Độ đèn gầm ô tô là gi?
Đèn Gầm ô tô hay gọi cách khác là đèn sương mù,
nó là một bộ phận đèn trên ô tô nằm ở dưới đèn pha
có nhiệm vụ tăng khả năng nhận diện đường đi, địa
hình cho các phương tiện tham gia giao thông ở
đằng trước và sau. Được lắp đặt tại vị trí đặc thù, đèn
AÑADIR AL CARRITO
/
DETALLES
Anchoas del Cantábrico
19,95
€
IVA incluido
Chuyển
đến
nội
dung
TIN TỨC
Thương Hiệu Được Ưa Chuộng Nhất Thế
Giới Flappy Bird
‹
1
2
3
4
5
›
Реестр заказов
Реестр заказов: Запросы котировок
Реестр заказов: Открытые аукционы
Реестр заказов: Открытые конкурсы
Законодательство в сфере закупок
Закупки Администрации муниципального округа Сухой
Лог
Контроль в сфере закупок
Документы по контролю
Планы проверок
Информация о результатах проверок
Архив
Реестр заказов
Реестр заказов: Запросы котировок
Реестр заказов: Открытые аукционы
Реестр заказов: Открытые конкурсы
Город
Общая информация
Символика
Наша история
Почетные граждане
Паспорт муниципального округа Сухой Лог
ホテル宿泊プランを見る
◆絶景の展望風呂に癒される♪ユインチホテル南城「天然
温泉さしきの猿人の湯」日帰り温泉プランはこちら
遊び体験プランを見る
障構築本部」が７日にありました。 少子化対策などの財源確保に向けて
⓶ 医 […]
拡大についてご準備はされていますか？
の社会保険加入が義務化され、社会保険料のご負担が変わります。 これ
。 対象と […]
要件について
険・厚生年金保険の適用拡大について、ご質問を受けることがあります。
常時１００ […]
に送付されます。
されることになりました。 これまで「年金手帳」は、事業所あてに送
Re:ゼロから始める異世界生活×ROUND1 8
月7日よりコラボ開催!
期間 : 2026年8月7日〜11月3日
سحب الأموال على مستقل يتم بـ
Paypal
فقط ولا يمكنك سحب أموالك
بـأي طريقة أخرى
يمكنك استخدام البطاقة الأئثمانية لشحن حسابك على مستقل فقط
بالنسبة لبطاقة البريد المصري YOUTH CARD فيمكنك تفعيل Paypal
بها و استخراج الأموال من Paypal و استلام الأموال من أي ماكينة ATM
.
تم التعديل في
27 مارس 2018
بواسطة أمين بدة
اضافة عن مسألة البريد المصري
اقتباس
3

-*-

TRY IT:
Count the lines in the entries above that contain the string "Paypal", with capitalization counting. Reply with the number alone.

ANSWER FOR THIS EXERCISE:
3